Safety Testing and Quality Assurance
Emphasizing responsible development, Gemini focuses on safety testing and quality assurance. Rigorous evaluation targets set by Google DeepMind’s Responsibility and Safety Council (RSC) across key policy domains underscore Gemini's commitment to upholding ethical standards. Safety considerations are integral to the development process, ensuring Gemini meets the highest quality and ethical responsibility standards. Gemini Ultra undergoes trust and safety evaluations, including red-teaming by external parties, and is refined through fine-tuning and reinforcement learning from human feedback (RLHF) before wide availability.
Potential Risks and Challenges
The creation of a multimodal AI model introduces specific risks, and Gemini prioritizes risk mitigation across various aspects, aligning with Google’s AI Principles.
Application & Performance Enhancements
Gemini Pro x Google BARD Chatbot
Google's counterpart to ChatGPT, Bard, is now powered by Gemini Pro. Bard, an experimental conversational AI service by Google, was initially driven by LaMDA (Language Model for Dialogue Applications). It combines extensive knowledge with large language models to deliver creative and informative responses, aiming to simplify complex topics and engage users in meaningful conversations.
Gemini Nano x Pixel 8 Pro
Designed for on-device applications, Gemini Nano will be released as a feature update on the Pixel 8 Pro. This integration introduces two enhanced features: Summarize in Recorder and Smart Reply in Gboard. Gemini Nano ensures sensitive data stays on the device, providing offline functionality. Summarize in Recorder offers condensed insights from recorded content without a network connection, while Smart Reply in Gboard, powered by Gemini Nano, suggests high-quality responses with conversational awareness.
Generative Search
Gemini AI is now employed for the Search Generative Experience (SGE), resulting in a 40% reduction in latency for English searches in the U.S. This enhancement accelerates the search process and enhances the quality of search results.
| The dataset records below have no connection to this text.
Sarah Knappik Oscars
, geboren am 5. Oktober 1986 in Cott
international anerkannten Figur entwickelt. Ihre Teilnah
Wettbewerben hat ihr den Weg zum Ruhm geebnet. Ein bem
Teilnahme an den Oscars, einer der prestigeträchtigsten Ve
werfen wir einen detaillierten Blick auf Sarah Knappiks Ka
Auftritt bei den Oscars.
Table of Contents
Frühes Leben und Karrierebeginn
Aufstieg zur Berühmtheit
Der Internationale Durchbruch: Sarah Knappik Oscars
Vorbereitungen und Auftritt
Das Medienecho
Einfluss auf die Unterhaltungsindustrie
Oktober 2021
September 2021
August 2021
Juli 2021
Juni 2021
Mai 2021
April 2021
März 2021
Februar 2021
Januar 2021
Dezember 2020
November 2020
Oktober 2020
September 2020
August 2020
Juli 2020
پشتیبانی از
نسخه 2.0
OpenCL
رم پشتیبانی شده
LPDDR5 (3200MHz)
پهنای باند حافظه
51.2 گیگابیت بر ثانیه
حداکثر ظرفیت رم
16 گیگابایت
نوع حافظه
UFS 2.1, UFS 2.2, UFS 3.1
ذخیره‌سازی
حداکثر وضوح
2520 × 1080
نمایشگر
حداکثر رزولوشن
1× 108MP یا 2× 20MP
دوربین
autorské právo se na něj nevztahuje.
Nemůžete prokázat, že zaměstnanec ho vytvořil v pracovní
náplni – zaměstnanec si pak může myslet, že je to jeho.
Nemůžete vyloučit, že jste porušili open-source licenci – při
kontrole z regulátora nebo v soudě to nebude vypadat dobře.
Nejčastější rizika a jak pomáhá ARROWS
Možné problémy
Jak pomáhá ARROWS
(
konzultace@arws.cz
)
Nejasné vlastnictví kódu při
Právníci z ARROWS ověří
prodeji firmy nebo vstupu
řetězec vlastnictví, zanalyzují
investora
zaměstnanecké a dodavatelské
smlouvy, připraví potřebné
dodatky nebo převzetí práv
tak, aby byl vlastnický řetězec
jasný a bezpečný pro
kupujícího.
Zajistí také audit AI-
Gemini's application in Search represents a significant stride toward a more efficient and refined generative search experience, potentially reshaping how users interact with information through Google Search.
Google Platform Integrations
In the upcoming months, Gemini is poised to expand its presence across various Google products and services, offering enhanced functionalities and experiences. Users can expect Gemini's integration in key platforms such as Search, Ads, Chrome, and Duet AI.
What’s Next?
Gemini 1.0's prospects focus on new applications and use cases enabled by its capabilities:
Complex image understanding: Gemini's ability to parse complex images opens possibilities in visual data interpretation. Multimodal reasoning: The model's capacity to reason over interleaved images, audio, and text sequences is promising for applications requiring diverse information integration.
Educational applications: Gemini's advanced reasoning skills can enhance personalized learning and intelligent tutoring systems.
Multilingual communication: Proficiency in multiple languages makes Gemini valuable for improving communication and translation services.
Information summarization and extraction: Gemini's ability to process and synthesize information suits summarization and data extraction tasks.
Creative applications: The model's potential for creative tasks, generating novel content, or assisting in creative processes, is significant.